START Extract
16th May 2011


Did You Know?  Issue 110 – 16th May 2011


1. EU Embargo on Syria:  10th May 2011:  2. EU plans to Reform GSP:  3. Low Value Imports: 4. Possible future FTA negotiations between the EU and Malaysia: 5. US Treasury list of Boycott countries:  6. Anti-Dumping Duties: 7. New HMRC addresses: 8. ECGD Events9. Illegal Export to Iran (USA)


1.EU Embargo on Syria:  10th May 2011 The European Union has imposed an arms embargo on Syria (along with an asset freeze and visa ban on 13 top Syrian officials) in light of the current violent situation in the country.   The sanctions came in force with immediate effect as of 10 May 2011 and are directly applicable in UK law.  If you intend to export controlled goods to Syria, you should keep yourself well informed of the current situation. You should also be aware that export licences will not be issued by the UK's Export Control Organisation (ECO) unless they fit one of the exemptions set out in the embargo (such as export of humanitarian use or use of United Nations personnel).
END Extract
Task details:
In the newsletter, rewrite the paragraph beginning "The European Union has imposed an arms embargo on Syria" as a short bulleted list that keeps its main facts. The listing that comes next is from a different source.
START Data extract
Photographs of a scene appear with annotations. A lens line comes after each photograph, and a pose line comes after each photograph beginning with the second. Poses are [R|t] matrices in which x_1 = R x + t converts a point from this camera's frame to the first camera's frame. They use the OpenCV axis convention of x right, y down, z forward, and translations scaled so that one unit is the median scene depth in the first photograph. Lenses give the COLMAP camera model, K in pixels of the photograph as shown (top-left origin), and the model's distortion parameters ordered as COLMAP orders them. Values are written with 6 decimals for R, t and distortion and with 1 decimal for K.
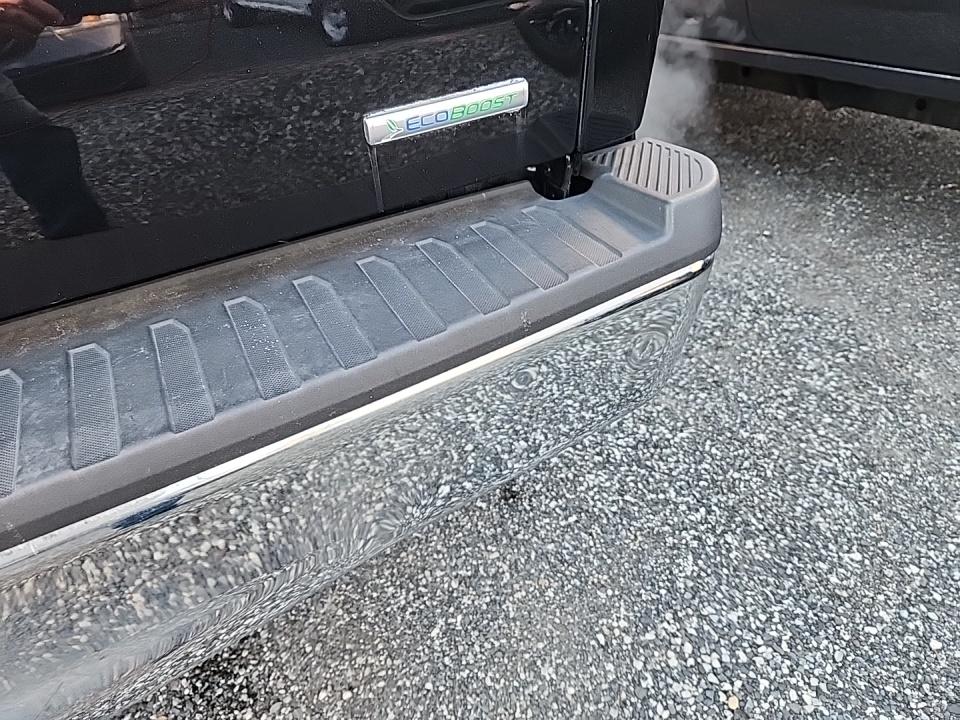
lens RADIAL K [[646.9, 0, 479.6], [0, 646.9, 355.2], [0, 0, 1]] dist [0.062494, -0.052583]
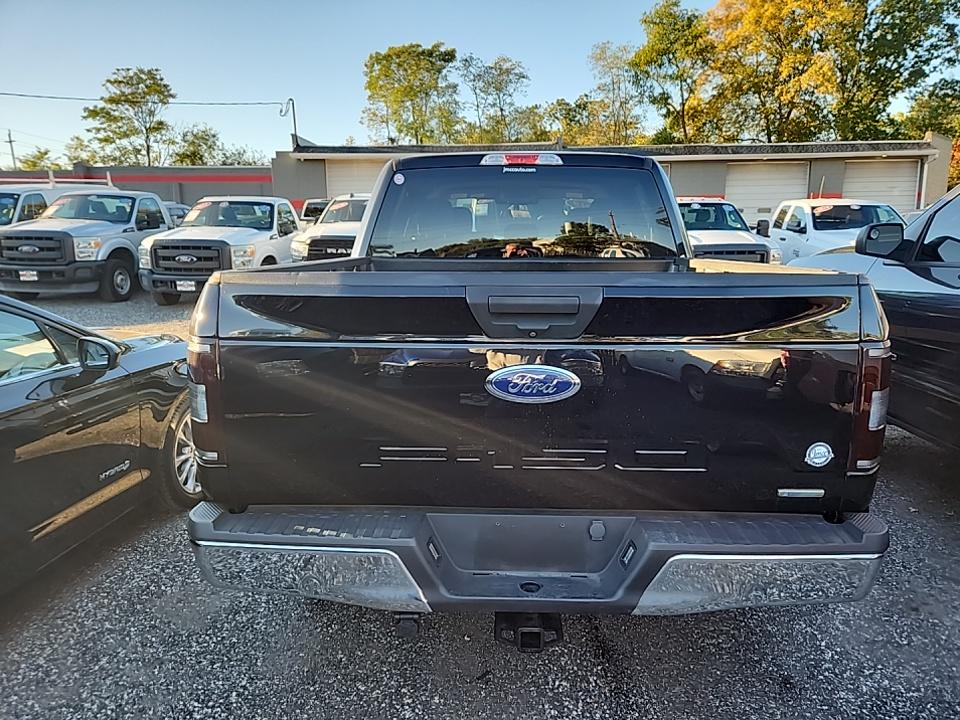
END Data extract
Task solution:
- The EU has imposed an arms embargo on Syria because of the violence there. It also froze the assets of 13 top Syrian officials and banned them from getting visas.
- The sanctions took effect immediately on 10 May 2011 and apply directly in UK law.
- Anyone planning to export controlled goods to Syria should keep up with the current situation.
- The UK's Export Control Organisation (ECO) will not issue export licences unless an export fits one of the embargo's exemptions, such as humanitarian use or use of United Nations personnel.